Le citoyen suisse qui n’aurait peur ni des glissements de terrain, ni de son hôpital de campagne, dispose néanmoins d’autres et abondantes sources de terreurs. L’islam par exemple. Quelque 38% des habitants de ce pays disent désormais se sentir menacés par les musulmans, l’actualité se chargeant à journée faite de venir nourrir ce sentiment.

Comme cette affaire de l’imam engraissé aux prestations complémentaires pour mieux déverser sa bile de fanatique. Ou de ce binational suisse et tunisien arrêté pour avoir tenté de rejoindre les troupes de Daesh, puis relâché après 9 mois de préventive, alors que le Tribunal fédéral souligne sa dangerosité.

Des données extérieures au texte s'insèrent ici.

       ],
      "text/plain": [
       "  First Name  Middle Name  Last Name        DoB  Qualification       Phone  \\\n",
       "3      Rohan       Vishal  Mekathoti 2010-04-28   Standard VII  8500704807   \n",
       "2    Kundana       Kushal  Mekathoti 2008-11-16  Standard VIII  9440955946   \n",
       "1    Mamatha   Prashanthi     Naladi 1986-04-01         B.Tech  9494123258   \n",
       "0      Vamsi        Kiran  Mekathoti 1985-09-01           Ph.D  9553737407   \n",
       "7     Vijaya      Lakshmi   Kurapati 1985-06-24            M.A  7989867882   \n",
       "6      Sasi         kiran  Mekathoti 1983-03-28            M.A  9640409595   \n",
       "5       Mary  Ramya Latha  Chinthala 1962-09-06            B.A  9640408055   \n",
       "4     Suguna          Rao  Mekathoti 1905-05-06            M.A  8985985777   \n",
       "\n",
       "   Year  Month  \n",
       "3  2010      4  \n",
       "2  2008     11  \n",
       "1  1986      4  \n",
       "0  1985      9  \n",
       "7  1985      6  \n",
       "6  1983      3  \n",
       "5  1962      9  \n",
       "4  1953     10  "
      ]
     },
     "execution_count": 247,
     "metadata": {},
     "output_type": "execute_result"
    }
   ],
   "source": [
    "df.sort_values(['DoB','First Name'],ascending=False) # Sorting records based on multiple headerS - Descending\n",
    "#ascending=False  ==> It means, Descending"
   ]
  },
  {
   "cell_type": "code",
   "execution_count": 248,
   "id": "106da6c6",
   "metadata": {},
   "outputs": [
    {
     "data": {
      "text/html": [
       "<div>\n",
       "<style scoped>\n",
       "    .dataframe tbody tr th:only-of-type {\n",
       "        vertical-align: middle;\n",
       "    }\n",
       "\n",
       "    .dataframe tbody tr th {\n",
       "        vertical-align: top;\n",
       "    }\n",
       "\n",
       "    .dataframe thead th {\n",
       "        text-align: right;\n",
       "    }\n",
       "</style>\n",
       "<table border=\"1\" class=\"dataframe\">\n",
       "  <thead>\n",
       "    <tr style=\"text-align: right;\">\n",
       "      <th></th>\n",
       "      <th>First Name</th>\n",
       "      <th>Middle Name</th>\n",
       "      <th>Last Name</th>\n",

Ceux pourtant qui souhaitent restreindre drastiquement l’immigration pour éloigner cette menace-là risquent simplement de troquer un désastre contre un autre. Il semblerait en effet que la baisse des contingents de travailleurs venus d’Etats tiers – hors UE –, voulue par le Conseil fédéral dans le contexte de l’après 9 février, mette en difficulté l’économie.

Des cantons comme Genève, Bâle et Zurich protestent. Pierre Maudet fait la grimace: «Le Conseil fédéral a voulu montrer qu’il serre la vis. Mais il n’a fait qu’ajouter des complications et donner un mauvais signal à l’économie.» Son homologue zurichoise Carmen Walker Späh renchérit: «En 2017, les quotas de permis ont été épuisés à une vitesse record. Nous courons le risque de voir des projets déplacés à l’étranger ou que des entreprises renoncent à venir en Suisse.»

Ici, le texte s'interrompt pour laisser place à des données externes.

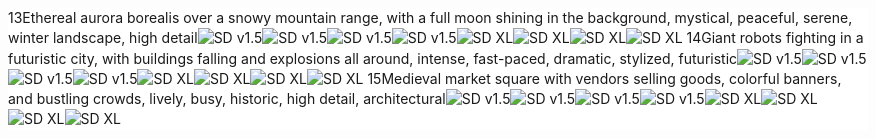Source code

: <tr><td>13</td><td>Ethereal aurora borealis over a snowy mountain range, with a full moon shining in the background, mystical, peaceful, serene, winter landscape, high detail</td><td><img src="imgs_sdv1.5/12_Ethereal_aurora_borealis_over_a_snowy_mountain_range,_with_a_full_moon_shining_in_the_background,_mystical,_peaceful,_serene,_winter_landscape,_high_detail_0.jpg" width="48%" alt="SD v1.5"><img src="imgs_sdv1.5/12_Ethereal_aurora_borealis_over_a_snowy_mountain_range,_with_a_full_moon_shining_in_the_background,_mystical,_peaceful,_serene,_winter_landscape,_high_detail_1.jpg" width="48%" alt="SD v1.5"><img src="imgs_sdv1.5/12_Ethereal_aurora_borealis_over_a_snowy_mountain_range,_with_a_full_moon_shining_in_the_background,_mystical,_peaceful,_serene,_winter_landscape,_high_detail_2.jpg" width="48%" alt="SD v1.5"><img src="imgs_sdv1.5/12_Ethereal_aurora_borealis_over_a_snowy_mountain_range,_with_a_full_moon_shining_in_the_background,_mystical,_peaceful,_serene,_winter_landscape,_high_detail_3.jpg" width="48%" alt="SD v1.5"></td><td><img src="imgs_sdxl/12_Ethereal_aurora_borealis_over_a_snowy_mountain_range,_with_a_full_moon_shining_in_the_background,_mystical,_peaceful,_serene,_winter_landscape,_high_detail_0.jpg" width="48%" alt="SD XL"><img src="imgs_sdxl/12_Ethereal_aurora_borealis_over_a_snowy_mountain_range,_with_a_full_moon_shining_in_the_background,_mystical,_peaceful,_serene,_winter_landscape,_high_detail_1.jpg" width="48%" alt="SD XL"><img src="imgs_sdxl/12_Ethereal_aurora_borealis_over_a_snowy_mountain_range,_with_a_full_moon_shining_in_the_background,_mystical,_peaceful,_serene,_winter_landscape,_high_detail_2.jpg" width="48%" alt="SD XL"><img src="imgs_sdxl/12_Ethereal_aurora_borealis_over_a_snowy_mountain_range,_with_a_full_moon_shining_in_the_background,_mystical,_peaceful,_serene,_winter_landscape,_high_detail_3.jpg" width="48%" alt="SD XL"></td></tr>
<tr><td>14</td><td>Giant robots fighting in a futuristic city, with buildings falling and explosions all around, intense, fast-paced, dramatic, stylized, futuristic</td><td><img src="imgs_sdv1.5/13_Giant_robots_fighting_in_a_futuristic_city,_with_buildings_falling_and_explosions_all_around,_intense,_fast-paced,_dramatic,_stylized,_futuristic_0.jpg" width="48%" alt="SD v1.5"><img src="imgs_sdv1.5/13_Giant_robots_fighting_in_a_futuristic_city,_with_buildings_falling_and_explosions_all_around,_intense,_fast-paced,_dramatic,_stylized,_futuristic_1.jpg" width="48%" alt="SD v1.5"><img src="imgs_sdv1.5/13_Giant_robots_fighting_in_a_futuristic_city,_with_buildings_falling_and_explosions_all_around,_intense,_fast-paced,_dramatic,_stylized,_futuristic_2.jpg" width="48%" alt="SD v1.5"><img src="imgs_sdv1.5/13_Giant_robots_fighting_in_a_futuristic_city,_with_buildings_falling_and_explosions_all_around,_intense,_fast-paced,_dramatic,_stylized,_futuristic_3.jpg" width="48%" alt="SD v1.5"></td><td><img src="imgs_sdxl/13_Giant_robots_fighting_in_a_futuristic_city,_with_buildings_falling_and_explosions_all_around,_intense,_fast-paced,_dramatic,_stylized,_futuristic_0.jpg" width="48%" alt="SD XL"><img src="imgs_sdxl/13_Giant_robots_fighting_in_a_futuristic_city,_with_buildings_falling_and_explosions_all_around,_intense,_fast-paced,_dramatic,_stylized,_futuristic_1.jpg" width="48%" alt="SD XL"><img src="imgs_sdxl/13_Giant_robots_fighting_in_a_futuristic_city,_with_buildings_falling_and_explosions_all_around,_intense,_fast-paced,_dramatic,_stylized,_futuristic_2.jpg" width="48%" alt="SD XL"><img src="imgs_sdxl/13_Giant_robots_fighting_in_a_futuristic_city,_with_buildings_falling_and_explosions_all_around,_intense,_fast-paced,_dramatic,_stylized,_futuristic_3.jpg" width="48%" alt="SD XL"></td></tr>
<tr><td>15</td><td>Medieval market square with vendors selling goods, colorful banners, and bustling crowds, lively, busy, historic, high detail, architectural</td><td><img src="imgs_sdv1.5/14_Medieval_market_square_with_vendors_selling_goods,_colorful_banners,_and_bustling_crowds,_lively,_busy,_historic,_high_detail,_architectural_0.jpg" width="48%" alt="SD v1.5"><img src="imgs_sdv1.5/14_Medieval_market_square_with_vendors_selling_goods,_colorful_banners,_and_bustling_crowds,_lively,_busy,_historic,_high_detail,_architectural_1.jpg" width="48%" alt="SD v1.5"><img src="imgs_sdv1.5/14_Medieval_market_square_with_vendors_selling_goods,_colorful_banners,_and_bustling_crowds,_lively,_busy,_historic,_high_detail,_architectural_2.jpg" width="48%" alt="SD v1.5"><img src="imgs_sdv1.5/14_Medieval_market_square_with_vendors_selling_goods,_colorful_banners,_and_bustling_crowds,_lively,_busy,_historic,_high_detail,_architectural_3.jpg" width="48%" alt="SD v1.5"></td><td><img src="imgs_sdxl/14_Medieval_market_square_with_vendors_selling_goods,_colorful_banners,_and_bustling_crowds,_lively,_busy,_historic,_high_detail,_architectural_0.jpg" width="48%" alt="SD XL"><img src="imgs_sdxl/14_Medieval_market_square_with_vendors_selling_goods,_colorful_banners,_and_bustling_crowds,_lively,_busy,_historic,_high_detail,_architectural_1.jpg" width="48%" alt="SD XL"><img src="imgs_sdxl/14_Medieval_market_square_with_vendors_selling_goods,_colorful_banners,_and_bustling_crowds,_lively,_busy,_historic,_high_detail,_architectural_2.jpg" width="48%" alt="SD XL"><img src="imgs_sdxl/14_Medieval_market_square_with_vendors_selling_goods,_colorful_banners,_and_bustling_crowds,_lively,_busy,_historic,_high_detail,_architectural_3.jpg" width="48%" alt="SD XL"></td></tr>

Au moins, se dira-t-on, nous vivons dans un environnement des plus propres, où une agriculture de plus en plus biologique dépose dans nos assiettes des produits de plus en plus sains. Aïe, tout faux.

C’est du moins ce qu’affirme l’Alliance pour une agriculture écologique, qui compte dans ses rangs WWF Suisse, Pro Natura, Greenpeace et BirdLife. Des oiseaux de mauvaise augure donc, qui rappellent, à propos de la votation du 24 septembre sur la sécurité alimentaire, qu’en réalité, aucun des objectifs environnementaux fixés il y a dix ans par la Confédération en matière d’agriculture n’a été atteint.

L’emploi de pesticides resterait ainsi largement excessif, empoisonnant au passage nos cours d’eau. Sans parler des bonnes terres qui disparaissent sous les constructions, de la biodiversité qui diminue, des fertilisants qui dérèglent l’écosystème, et, paradoxalement, des sols de moins en moins fertiles. Bref, la cata.

Les mauvaises langues diront qu’au moins le risque d’une élection d’Isabelle Moret au Conseil fédéral semble s’éloigner. Maigre consolation.

Que faire dans ce contexte sinistré? Se dire peut-être que, même au paradis suisse, certaines lois restent difficilement contournables. Celle par exemple voulant que vivre peut s’avérer dangereux, et au final toujours mortel.